Exercise requirements = Reproduce every one of the lines below word for word, in the same order.

— START Task inputs —

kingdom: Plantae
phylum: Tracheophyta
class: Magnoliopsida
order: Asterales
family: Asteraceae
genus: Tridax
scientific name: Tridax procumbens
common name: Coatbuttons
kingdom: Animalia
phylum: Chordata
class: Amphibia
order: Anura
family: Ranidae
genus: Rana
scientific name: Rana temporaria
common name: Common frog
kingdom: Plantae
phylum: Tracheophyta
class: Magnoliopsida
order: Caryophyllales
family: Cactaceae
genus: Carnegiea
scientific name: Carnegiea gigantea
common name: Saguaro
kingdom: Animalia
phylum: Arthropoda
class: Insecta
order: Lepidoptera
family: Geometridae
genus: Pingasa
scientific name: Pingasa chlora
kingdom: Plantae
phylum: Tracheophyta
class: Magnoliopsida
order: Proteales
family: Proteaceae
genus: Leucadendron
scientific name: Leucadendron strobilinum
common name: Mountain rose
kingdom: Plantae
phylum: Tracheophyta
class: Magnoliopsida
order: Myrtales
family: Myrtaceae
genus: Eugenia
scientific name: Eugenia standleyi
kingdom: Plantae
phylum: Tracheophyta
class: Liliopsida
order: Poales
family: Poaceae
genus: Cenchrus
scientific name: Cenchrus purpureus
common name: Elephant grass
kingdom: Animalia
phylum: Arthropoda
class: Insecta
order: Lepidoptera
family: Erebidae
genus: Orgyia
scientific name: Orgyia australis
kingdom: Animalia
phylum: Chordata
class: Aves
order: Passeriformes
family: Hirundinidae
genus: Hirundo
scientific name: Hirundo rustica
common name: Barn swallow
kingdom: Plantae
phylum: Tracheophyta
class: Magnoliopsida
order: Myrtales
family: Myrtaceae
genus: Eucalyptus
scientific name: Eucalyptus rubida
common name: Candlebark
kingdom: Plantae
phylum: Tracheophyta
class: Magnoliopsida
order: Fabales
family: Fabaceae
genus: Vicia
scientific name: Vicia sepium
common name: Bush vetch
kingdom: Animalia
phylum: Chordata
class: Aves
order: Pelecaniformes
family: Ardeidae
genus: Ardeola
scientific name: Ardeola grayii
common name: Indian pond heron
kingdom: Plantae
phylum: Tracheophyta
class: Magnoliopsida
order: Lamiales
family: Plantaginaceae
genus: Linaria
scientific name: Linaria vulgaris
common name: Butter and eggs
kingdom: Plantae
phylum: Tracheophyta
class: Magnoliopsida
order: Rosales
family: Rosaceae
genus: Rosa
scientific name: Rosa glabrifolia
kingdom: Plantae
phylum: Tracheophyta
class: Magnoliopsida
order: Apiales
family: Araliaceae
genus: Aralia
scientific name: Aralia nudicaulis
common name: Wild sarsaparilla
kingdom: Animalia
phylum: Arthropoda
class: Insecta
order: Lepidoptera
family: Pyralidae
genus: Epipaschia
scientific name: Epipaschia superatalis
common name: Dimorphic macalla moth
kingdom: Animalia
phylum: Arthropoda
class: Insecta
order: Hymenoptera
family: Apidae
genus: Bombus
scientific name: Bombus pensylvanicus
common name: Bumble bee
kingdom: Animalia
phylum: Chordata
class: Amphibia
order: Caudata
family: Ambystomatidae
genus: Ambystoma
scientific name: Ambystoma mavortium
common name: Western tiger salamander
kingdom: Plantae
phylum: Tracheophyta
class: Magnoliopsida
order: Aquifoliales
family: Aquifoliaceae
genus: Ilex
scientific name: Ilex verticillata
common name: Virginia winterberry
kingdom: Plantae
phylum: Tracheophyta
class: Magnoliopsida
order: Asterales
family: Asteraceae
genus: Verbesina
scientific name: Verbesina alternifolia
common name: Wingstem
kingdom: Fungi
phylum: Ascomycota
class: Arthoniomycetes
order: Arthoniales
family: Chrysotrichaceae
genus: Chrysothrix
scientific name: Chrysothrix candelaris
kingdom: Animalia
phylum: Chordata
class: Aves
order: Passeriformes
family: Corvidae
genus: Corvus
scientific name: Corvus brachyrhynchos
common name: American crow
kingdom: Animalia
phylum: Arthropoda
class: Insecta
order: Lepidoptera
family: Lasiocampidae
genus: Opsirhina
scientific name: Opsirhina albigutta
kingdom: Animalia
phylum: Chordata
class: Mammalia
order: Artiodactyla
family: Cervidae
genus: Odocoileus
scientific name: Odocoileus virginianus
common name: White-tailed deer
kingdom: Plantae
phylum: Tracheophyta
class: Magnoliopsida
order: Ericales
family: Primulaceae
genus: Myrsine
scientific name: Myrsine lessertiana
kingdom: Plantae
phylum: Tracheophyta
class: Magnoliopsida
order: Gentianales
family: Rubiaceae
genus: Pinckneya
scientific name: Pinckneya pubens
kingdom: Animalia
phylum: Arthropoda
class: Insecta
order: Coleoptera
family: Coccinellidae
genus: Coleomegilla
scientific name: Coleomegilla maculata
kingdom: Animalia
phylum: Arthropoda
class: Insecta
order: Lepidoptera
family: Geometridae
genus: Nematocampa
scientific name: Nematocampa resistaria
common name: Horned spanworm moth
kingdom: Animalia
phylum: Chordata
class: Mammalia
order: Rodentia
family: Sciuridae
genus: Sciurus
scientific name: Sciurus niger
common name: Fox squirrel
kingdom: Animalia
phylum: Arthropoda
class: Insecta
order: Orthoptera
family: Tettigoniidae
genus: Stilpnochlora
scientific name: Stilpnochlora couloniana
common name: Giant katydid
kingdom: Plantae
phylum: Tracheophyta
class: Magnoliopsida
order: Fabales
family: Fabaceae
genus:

— END Task inputs —

Task result =
kingdom: Plantae
phylum: Tracheophyta
class: Magnoliopsida
order: Asterales
family: Asteraceae
genus: Tridax
scientific name: Tridax procumbens
common name: Coatbuttons
kingdom: Animalia
phylum: Chordata
class: Amphibia
order: Anura
family: Ranidae
genus: Rana
scientific name: Rana temporaria
common name: Common frog
kingdom: Plantae
phylum: Tracheophyta
class: Magnoliopsida
order: Caryophyllales
family: Cactaceae
genus: Carnegiea
scientific name: Carnegiea gigantea
common name: Saguaro
kingdom: Animalia
phylum: Arthropoda
class: Insecta
order: Lepidoptera
family: Geometridae
genus: Pingasa
scientific name: Pingasa chlora
kingdom: Plantae
phylum: Tracheophyta
class: Magnoliopsida
order: Proteales
family: Proteaceae
genus: Leucadendron
scientific name: Leucadendron strobilinum
common name: Mountain rose
kingdom: Plantae
phylum: Tracheophyta
class: Magnoliopsida
order: Myrtales
family: Myrtaceae
genus: Eugenia
scientific name: Eugenia standleyi
kingdom: Plantae
phylum: Tracheophyta
class: Liliopsida
order: Poales
family: Poaceae
genus: Cenchrus
scientific name: Cenchrus purpureus
common name: Elephant grass
kingdom: Animalia
phylum: Arthropoda
class: Insecta
order: Lepidoptera
family: Erebidae
genus: Orgyia
scientific name: Orgyia australis
kingdom: Animalia
phylum: Chordata
class: Aves
order: Passeriformes
family: Hirundinidae
genus: Hirundo
scientific name: Hirundo rustica
common name: Barn swallow
kingdom: Plantae
phylum: Tracheophyta
class: Magnoliopsida
order: Myrtales
family: Myrtaceae
genus: Eucalyptus
scientific name: Eucalyptus rubida
common name: Candlebark
kingdom: Plantae
phylum: Tracheophyta
class: Magnoliopsida
order: Fabales
family: Fabaceae
genus: Vicia
scientific name: Vicia sepium
common name: Bush vetch
kingdom: Animalia
phylum: Chordata
class: Aves
order: Pelecaniformes
family: Ardeidae
genus: Ardeola
scientific name: Ardeola grayii
common name: Indian pond heron
kingdom: Plantae
phylum: Tracheophyta
class: Magnoliopsida
order: Lamiales
family: Plantaginaceae
genus: Linaria
scientific name: Linaria vulgaris
common name: Butter and eggs
kingdom: Plantae
phylum: Tracheophyta
class: Magnoliopsida
order: Rosales
family: Rosaceae
genus: Rosa
scientific name: Rosa glabrifolia
kingdom: Plantae
phylum: Tracheophyta
class: Magnoliopsida
order: Apiales
family: Araliaceae
genus: Aralia
scientific name: Aralia nudicaulis
common name: Wild sarsaparilla
kingdom: Animalia
phylum: Arthropoda
class: Insecta
order: Lepidoptera
family: Pyralidae
genus: Epipaschia
scientific name: Epipaschia superatalis
common name: Dimorphic macalla moth
kingdom: Animalia
phylum: Arthropoda
class: Insecta
order: Hymenoptera
family: Apidae
genus: Bombus
scientific name: Bombus pensylvanicus
common name: Bumble bee
kingdom: Animalia
phylum: Chordata
class: Amphibia
order: Caudata
family: Ambystomatidae
genus: Ambystoma
scientific name: Ambystoma mavortium
common name: Western tiger salamander
kingdom: Plantae
phylum: Tracheophyta
class: Magnoliopsida
order: Aquifoliales
family: Aquifoliaceae
genus: Ilex
scientific name: Ilex verticillata
common name: Virginia winterberry
kingdom: Plantae
phylum: Tracheophyta
class: Magnoliopsida
order: Asterales
family: Asteraceae
genus: Verbesina
scientific name: Verbesina alternifolia
common name: Wingstem
kingdom: Fungi
phylum: Ascomycota
class: Arthoniomycetes
order: Arthoniales
family: Chrysotrichaceae
genus: Chrysothrix
scientific name: Chrysothrix candelaris
kingdom: Animalia
phylum: Chordata
class: Aves
order: Passeriformes
family: Corvidae
genus: Corvus
scientific name: Corvus brachyrhynchos
common name: American crow
kingdom: Animalia
phylum: Arthropoda
class: Insecta
order: Lepidoptera
family: Lasiocampidae
genus: Opsirhina
scientific name: Opsirhina albigutta
kingdom: Animalia
phylum: Chordata
class: Mammalia
order: Artiodactyla
family: Cervidae
genus: Odocoileus
scientific name: Odocoileus virginianus
common name: White-tailed deer
kingdom: Plantae
phylum: Tracheophyta
class: Magnoliopsida
order: Ericales
family: Primulaceae
genus: Myrsine
scientific name: Myrsine lessertiana
kingdom: Plantae
phylum: Tracheophyta
class: Magnoliopsida
order: Gentianales
family: Rubiaceae
genus: Pinckneya
scientific name: Pinckneya pubens
kingdom: Animalia
phylum: Arthropoda
class: Insecta
order: Coleoptera
family: Coccinellidae
genus: Coleomegilla
scientific name: Coleomegilla maculata
kingdom: Animalia
phylum: Arthropoda
class: Insecta
order: Lepidoptera
family: Geometridae
genus: Nematocampa
scientific name: Nematocampa resistaria
common name: Horned spanworm moth
kingdom: Animalia
phylum: Chordata
class: Mammalia
order: Rodentia
family: Sciuridae
genus: Sciurus
scientific name: Sciurus niger
common name: Fox squirrel
kingdom: Animalia
phylum: Arthropoda
class: Insecta
order: Orthoptera
family: Tettigoniidae
genus: Stilpnochlora
scientific name: Stilpnochlora couloniana
common name: Giant katydid
kingdom: Plantae
phylum: Tracheophyta
class: Magnoliopsida
order: Fabales
family: Fabaceae
genus:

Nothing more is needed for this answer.